◆ **Ihre Aufgabe**:
Geben Sie sämtliche Zeilen aller folgenden Datensätze unverändert wieder.

════════════════════

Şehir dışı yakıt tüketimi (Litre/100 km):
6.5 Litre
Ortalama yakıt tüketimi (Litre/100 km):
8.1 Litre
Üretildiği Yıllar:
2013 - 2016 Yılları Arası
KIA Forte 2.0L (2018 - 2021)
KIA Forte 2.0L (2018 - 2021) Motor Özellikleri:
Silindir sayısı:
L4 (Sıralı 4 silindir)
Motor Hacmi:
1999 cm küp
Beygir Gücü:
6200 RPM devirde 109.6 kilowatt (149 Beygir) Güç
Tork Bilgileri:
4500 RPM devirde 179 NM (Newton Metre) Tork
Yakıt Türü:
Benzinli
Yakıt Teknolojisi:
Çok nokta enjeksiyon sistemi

════════════════════

◆ **Antwortfeld**:
Şehir dışı yakıt tüketimi (Litre/100 km):
6.5 Litre
Ortalama yakıt tüketimi (Litre/100 km):
8.1 Litre
Üretildiği Yıllar:
2013 - 2016 Yılları Arası
KIA Forte 2.0L (2018 - 2021)
KIA Forte 2.0L (2018 - 2021) Motor Özellikleri:
Silindir sayısı:
L4 (Sıralı 4 silindir)
Motor Hacmi:
1999 cm küp
Beygir Gücü:
6200 RPM devirde 109.6 kilowatt (149 Beygir) Güç
Tork Bilgileri:
4500 RPM devirde 179 NM (Newton Metre) Tork
Yakıt Türü:
Benzinli
Yakıt Teknolojisi:
Çok nokta enjeksiyon sistemi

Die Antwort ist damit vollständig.